> _Task goal_
Please reproduce the records exactly, leaving out any pictures.

> _Provided records_

# # # # #

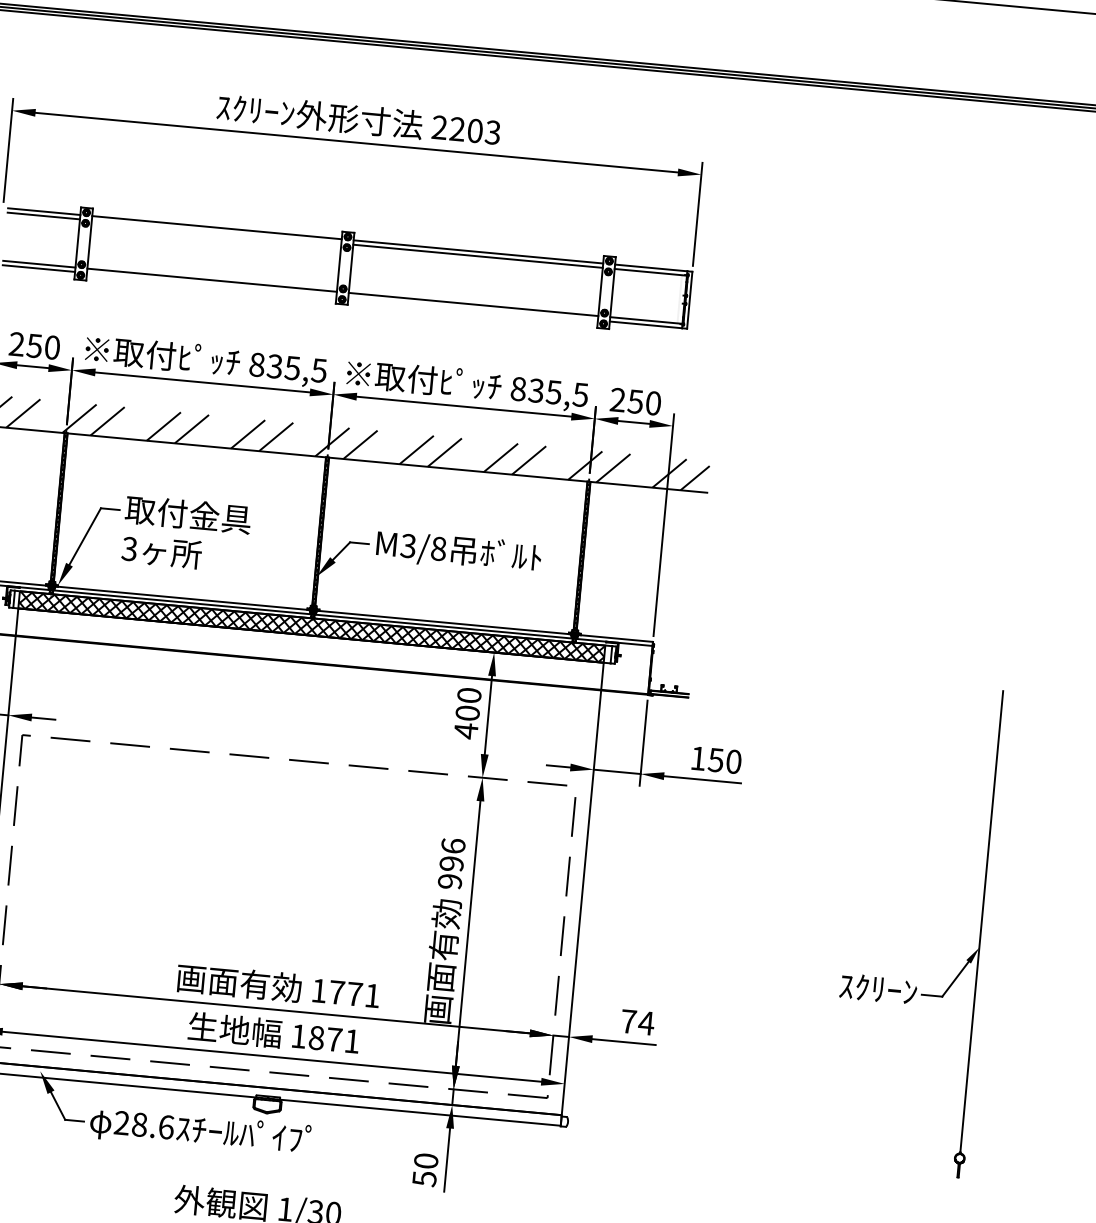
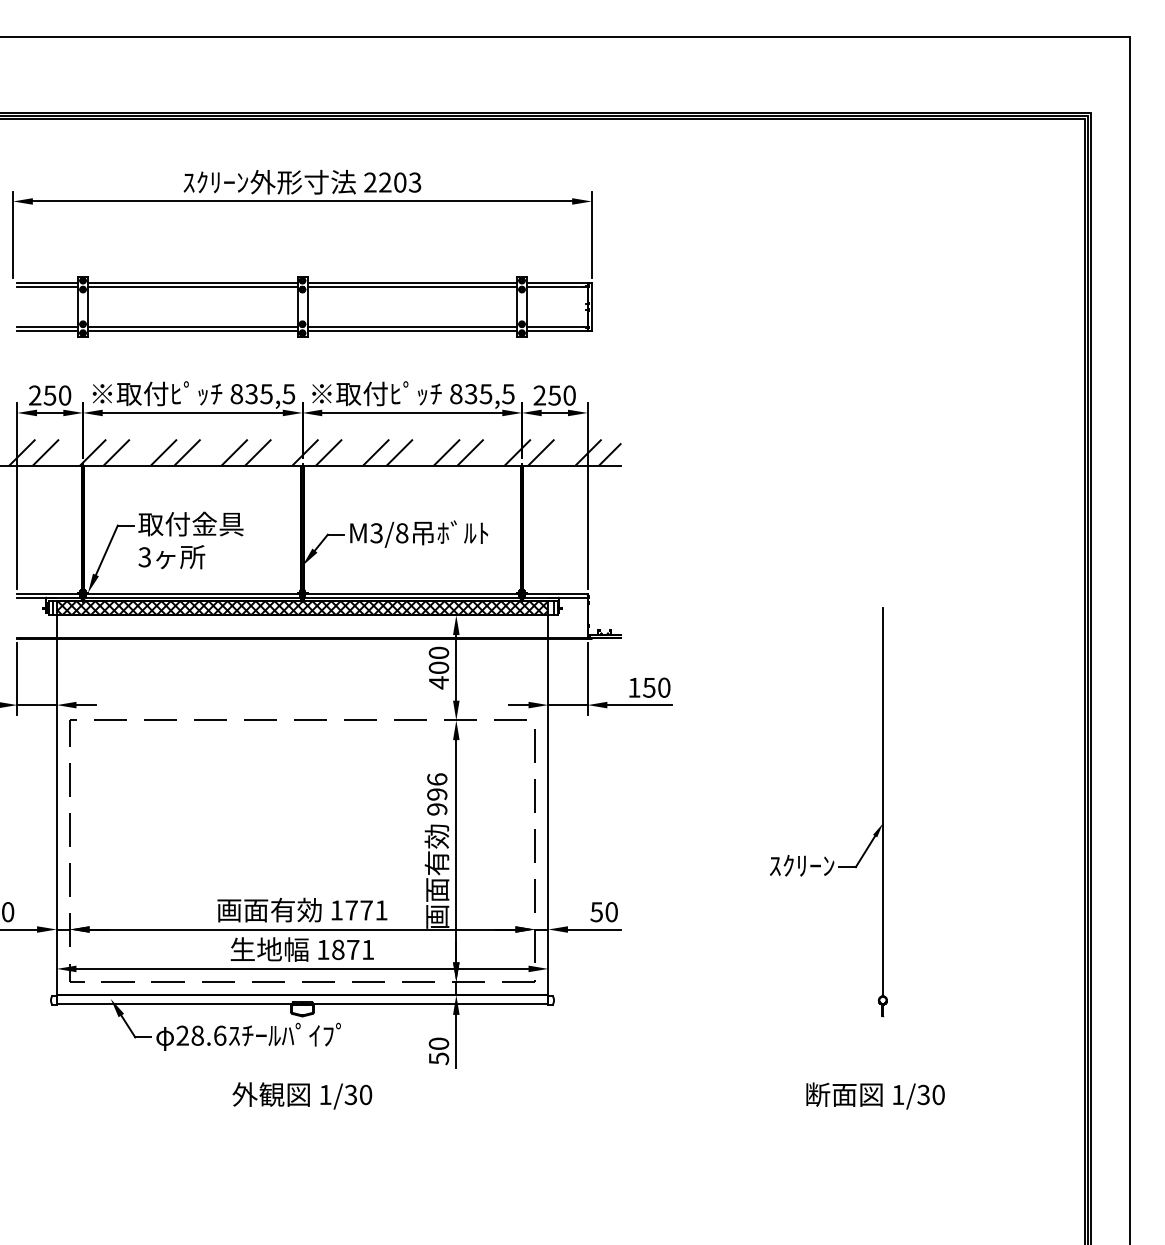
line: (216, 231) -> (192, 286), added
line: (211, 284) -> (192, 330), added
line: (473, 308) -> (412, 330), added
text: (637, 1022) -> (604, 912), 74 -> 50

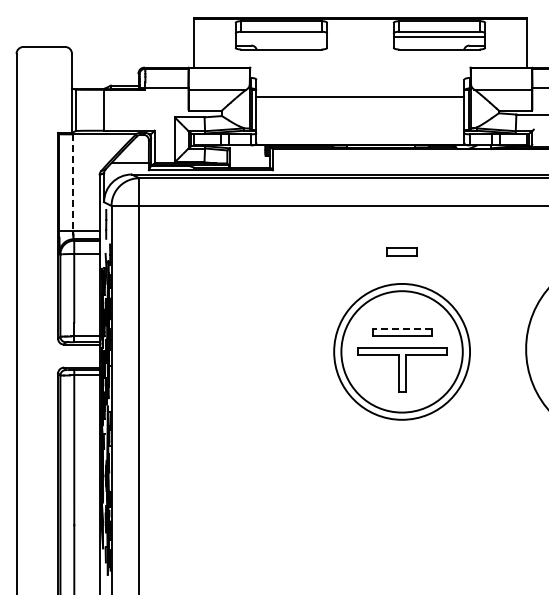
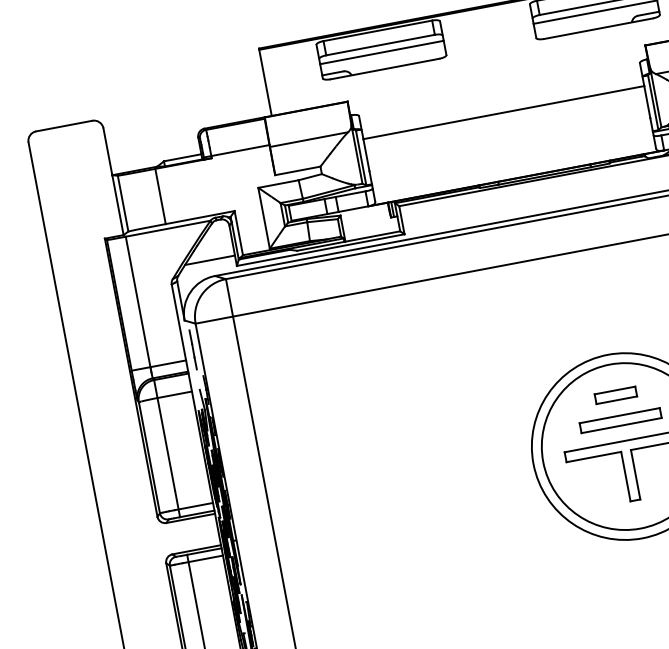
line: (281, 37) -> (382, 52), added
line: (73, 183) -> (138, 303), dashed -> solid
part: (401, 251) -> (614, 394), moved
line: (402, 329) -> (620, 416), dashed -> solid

# # # # #

> _Answer to this exercise_
line: (216, 231) -> (192, 286), added
line: (211, 284) -> (192, 330), added
line: (473, 308) -> (412, 330), added
text: (637, 1022) -> (604, 912), 74 -> 50

line: (281, 37) -> (382, 52), added
line: (73, 183) -> (138, 303), dashed -> solid
part: (401, 251) -> (614, 394), moved
line: (402, 329) -> (620, 416), dashed -> solid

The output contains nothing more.